Tuesday, July 13, 2010

305

Crystal

Not even the doe cantering across open grass barely thirty yards from the highway could break Crystal’s fixation on the thing that had been haunting her all day long and just would not shut the hell up. Under ordinary circumstances she’d have thrilled to a flash of dashing fauna while driving home from work. But that snot bubble had ruined this, too.

Why did that have to happen? she kept asking herself with the disbelieving indignation of someone who’s scolding God.
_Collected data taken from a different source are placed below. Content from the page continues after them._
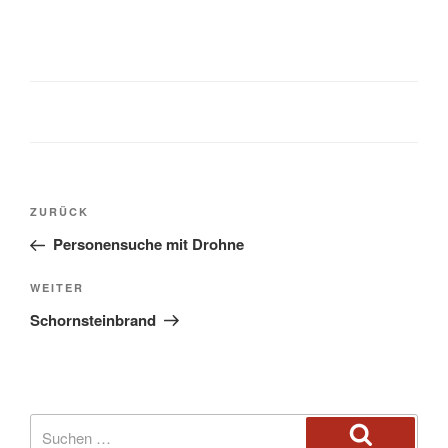
ZURÜCK
Personensuche mit Drohne
WEITER
Schornsteinbrand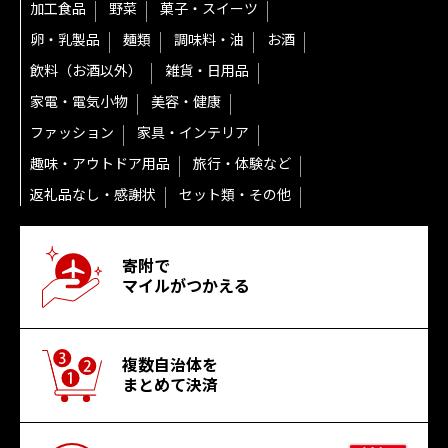
加工食品
野菜
菓子・スイーツ
卵・乳製品
麺類
調味料・油
お酒
飲料（お酒以外）
雑貨・日用品
家電・電気小物
美容・健康
ファッション
家具・インテリア
趣味・アウトドア用品
旅行・体験など
返礼品なし・感謝状
セット類・その他
寄附で
マイルがつかえる
複数自治体を
まとめて決済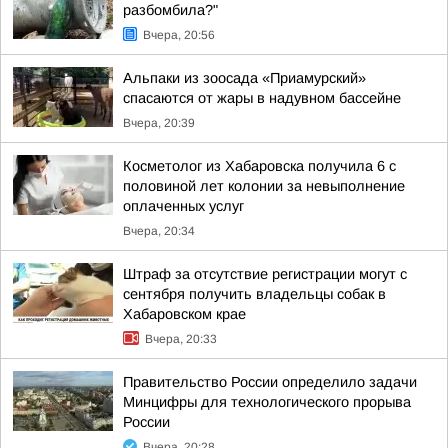
разбомбила?"
Вчера, 20:56
Альпаки из зоосада «Приамурский»
спасаются от жары в надувном бассейне
Вчера, 20:39
Косметолог из Хабаровска получила 6 с
половиной лет колонии за невыполнение
оплаченных услуг
Вчера, 20:34
Штраф за отсутствие регистрации могут с
сентября получить владельцы собак в
Хабаровском крае
Вчера, 20:33
Правительство России определило задачи
Минцифры для технологического прорыва
России
Вчера, 20:28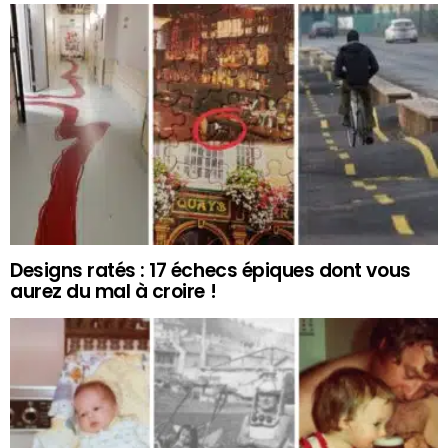
Designs ratés : 17 échecs épiques dont vous
aurez du mal à croire !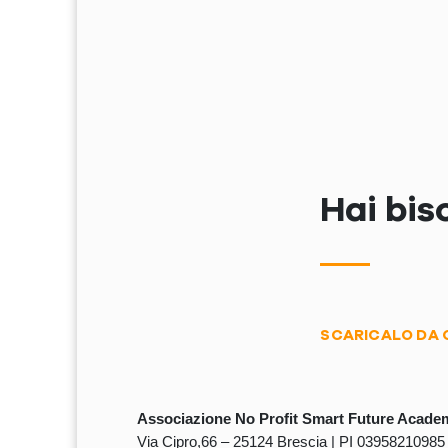
Hai bis
SCARICALO DA 
Associazione No Profit Smart Future Acade
Via Cipro,66 – 25124 Brescia | PI 0395821098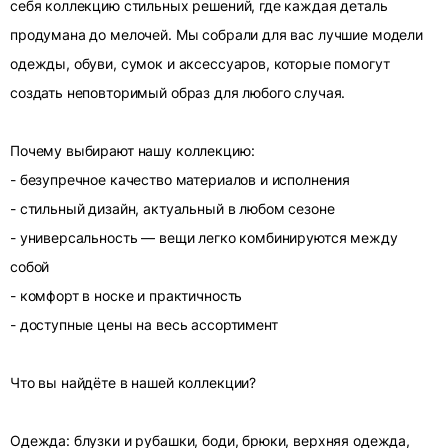
себя коллекцию стильных решений, где каждая деталь
продумана до мелочей. Мы собрали для вас лучшие модели
одежды, обуви, сумок и аксессуаров, которые помогут
создать неповторимый образ для любого случая.
Почему выбирают нашу коллекцию:
- безупречное качество материалов и исполнения
- стильный дизайн, актуальный в любом сезоне
- универсальность — вещи легко комбинируются между
собой
- комфорт в носке и практичность
- доступные цены на весь ассортимент
Что вы найдёте в нашей коллекции?
Одежда: блузки и рубашки, боди, брюки, верхняя одежда,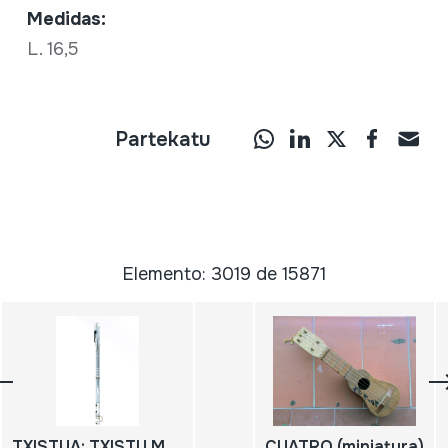
Medidas:
L. 16,5
Partekatu
Elemento: 3019 de 15871
TXISTUA; TXISTU METALIKOA
CUATRO (miniatura)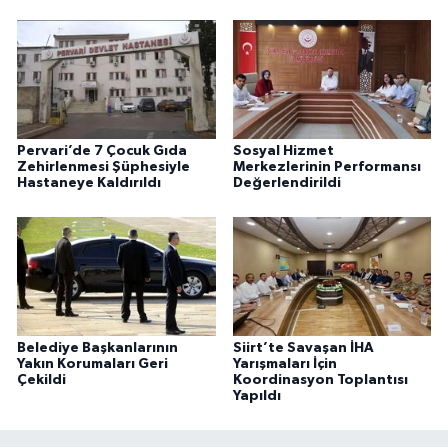
Pervari’de 7 Çocuk Gıda
Sosyal Hizmet
Zehirlenmesi Şüphesiyle
Merkezlerinin Performansı
Hastaneye Kaldırıldı
Değerlendirildi
Belediye Başkanlarının
Siirt’te Savaşan İHA
Yakın Korumaları Geri
Yarışmaları İçin
Çekildi
Koordinasyon Toplantısı
Yapıldı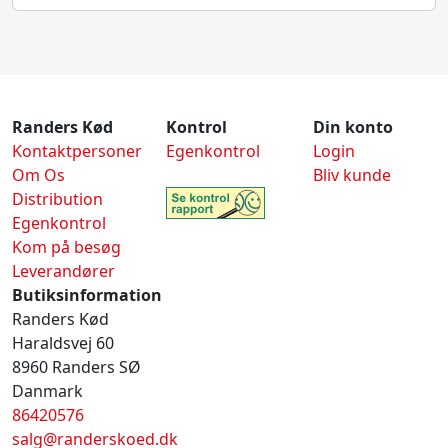
Randers Kød
Kontrol
Din konto
Kontaktpersoner
Egenkontrol
Login
Om Os
Bliv kunde
Distribution
Egenkontrol
Kom på besøg
Leverandører
Butiksinformation
Randers Kød
Haraldsvej 60
8960 Randers SØ
Danmark
86420576
salg@randerskoed.dk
How could you have let that happen?

The sudden recollection of that bubble—as big as a golf ball or a paddle ball at least—could not have been more vivid or seemed more immediate had Crystal been Proust biting into a madeleine.

She’d been standing in front of her fifth-grade class, nervously delivering an oral book report, and with no forewarning and for no apparent reason had snorted in mid-sentence, such that a huge bubble of snot had bloomed from her left nostril to the shrieking, guffawing delight of everyone in the room, Miss Goik included.

Why did that have to happen to me?

And why did that mortifying memory have to come rushing into her brain as she was buttering her wheat toast at 6:44 a.m.? And why had she not been able to blind her mind’s eye to it from that moment on? There seemed to be no stopping the video loop; not with the quotidian activities of the workplace or the casual banter of the lunchroom or even with a doe cantering over open grass.

So Crystal decided to purge her head of poisonous content by putting it all down on paper—every embarrassment, every regrettable incident, every single thing she’d undo or do differently if only she could. She started filling her first spiral notebook that evening, believing that looking backward was the best thing she could do for herself, going forward.